The diversion of drugs from pharmacies in Paraguay has been happening for more than a decade. In 2007, the president of the Paraguayan Chamber of Pharmacies (CAFAPAR), Dr. Beatriz Svetliza, told the Paraguayan newspaper ABC that there was a robust black market for drugs sold in pharmacies and that regulatory agencies had no control over the situation.
Yet most of the black market sales were for pharmaceuticals sold to people who struggled to access medical care. For example, in 2018, the Paraguayan Ministry of Health faces criticism pharmacies for to forbid the sale of antibiotics without a prescription. CAFAPAR officials claimed the measure would only encourage illegal sales, as Paraguayans without easy access to doctors and hospitals would turn to the black market for their medication.
SEE ALSO: Fentanyl coverage
In the case of the most recent raids, the narcotics sold illegally by pharmacies were presumably not for medical purposes, since vials of fentanyl and morphine are usually administered under the strict supervision of a doctor.

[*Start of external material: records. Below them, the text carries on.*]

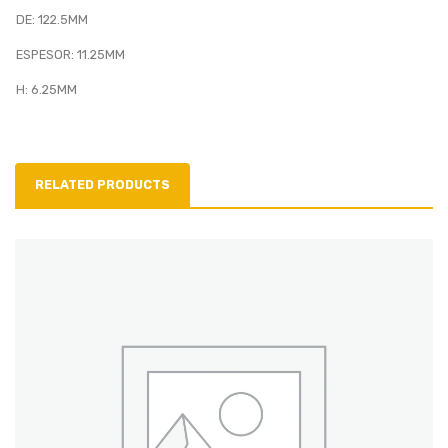
DE: 122.5MM
ESPESOR: 11.25MM
H: 6.25MM
RELATED PRODUCTS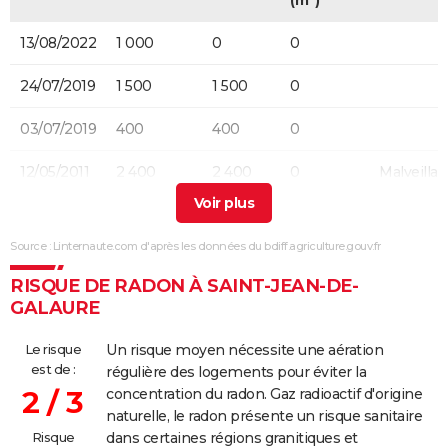
(m²)
13/08/2022
1 000
0
0
24/07/2019
1 500
1 500
0
03/07/2019
400
400
0
12/05/2011
2 400
2 400
0
Malveilla
12/04/2011
3 700
3 350
350
Malveilla
Source : Linternaute.com d'après les données du bdiff.agriculture.gouv.fr
11/09/2006
100
0
0
Accidente
RISQUE DE RADON À SAINT-JEAN-DE-
GALAURE
Le risque
Un risque moyen nécessite une aération
est de :
régulière des logements pour éviter la
2 / 3
concentration du radon. Gaz radioactif d'origine
naturelle, le radon présente un risque sanitaire
Risque
dans certaines régions granitiques et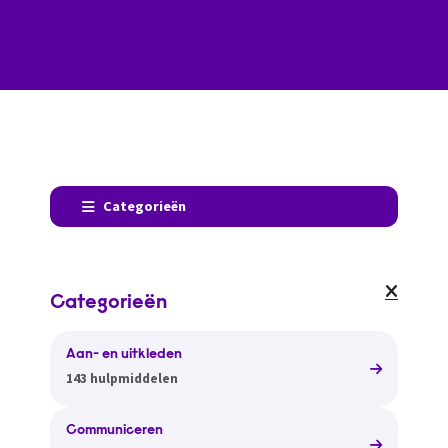
Categorieën
Categorieën
Aan- en uitkleden
143 hulpmiddelen
Communiceren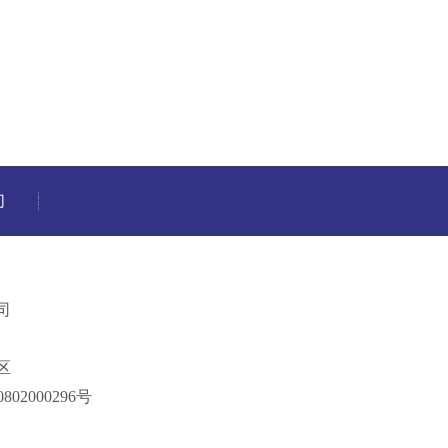
们
司
区
802000296号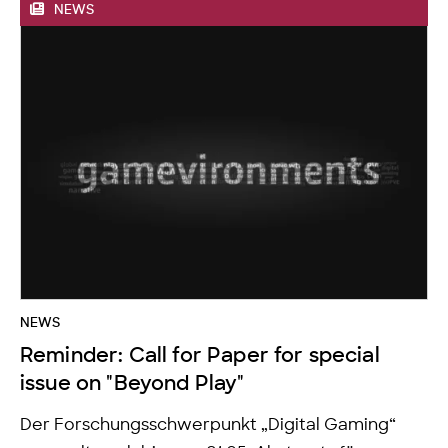
NEWS
NEWS
Reminder: Call for Paper for special
issue on "Beyond Play"
Der Forschungsschwerpunkt „Digital Gaming“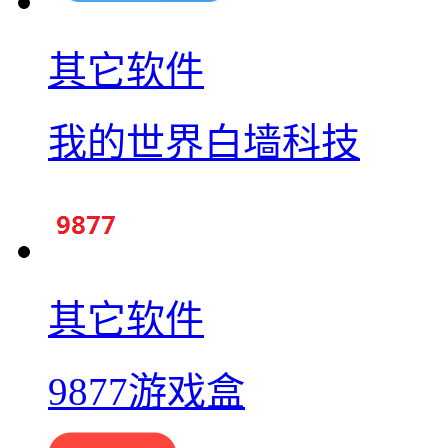
其它软件
我的世界白墙科技
其它软件
9877游戏盒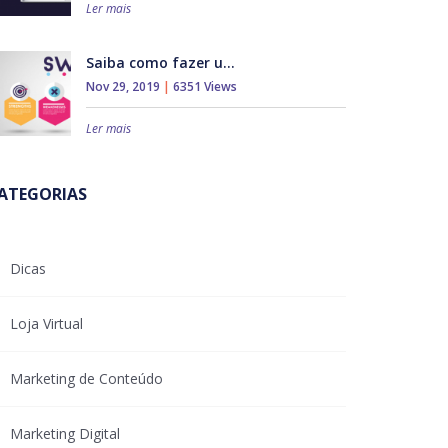
Ler mais
Saiba como fazer u...
Nov 29, 2019
|
6351 Views
Ler mais
ATEGORIAS
Dicas
Loja Virtual
Marketing de Conteúdo
Marketing Digital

The effects of fentanyl are similar to heroin, but 50 times more potent. In the United States, fentanyl is the leading cause of overdose deaths, according to the National Institute of Drug Abuse. Dealers can be mix other drugs like cocaine and heroin with fentanyl, which is cheap and provides a strong high, according to the US Centers for Disease Control and Prevention.
Ricardo Galeano Chena, director of Senad’s forensic laboratory, expressed concern that fentanyl is being used to enhance or reduce more common recreational drugs. “We don’t want a collapse similar to what happened last year in Argentinawhere a precursor to fentanyl mixed with cocaine caused the death of 24 people,” he said. Explain.
Indeed, the most recent operations involving sales of fentanyl in pharmacies underscore that the synthetic has begun to enter the illicit drug market in Paraguay.